Question 1033739
{{{n^3 + 8 = n^3 + 2^3 = (n+2)(n^2-2n+4)}}}.

Since {{{n^3 + 8 }}} is supposed to be prime, then either

(i) n+2 = 1 and {{{n^2-2n+4 = n^3 + 8}}}

OR

(ii) {{{n+2 = n^3 + 8}}} and {{{n^2-2n+4 = 1}}}.

The first case (i), the 2nd equation {{{ n^3- n^2 +2n+ 4 = 0}}} is equivalent to {{{(n+1)(n^2 - 2n+4)}}}, which when equated to zero will only give the real solution n = -1.  This also satisfies the first equation n+2=1.  But n = -1 is not a natural number, so we get no solutions from this case.

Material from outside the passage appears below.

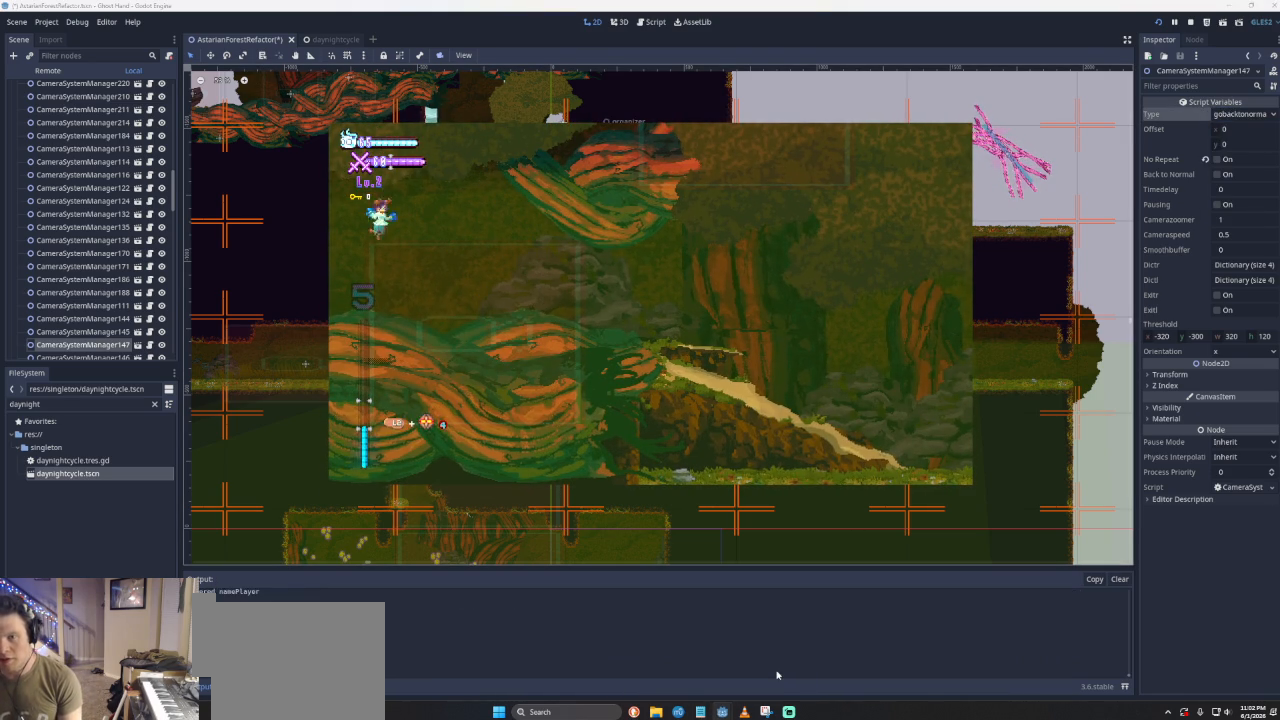
{"buttons": ["CROSS"], "left_stick": "right", "events": [[133, "CROSS", "up"], [367, "CROSS", "down"]]}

For the second case, we get  {{{n^3 - n + 6 =(n+2)(n^2-2n+3)= 0}}} and {{{n^2-2n+3= 0}}}.  The first equation has only real solution n = -2, while the second equation has only complex solutions, and clearly n = -2 does not satisfy {{{n^2-2n+3= 0}}}.  Thus, there are no solutions arising from the second case.



Therefore we conclude that there are no natural numbers n such that {{{n^3 + 8 }}} is prime.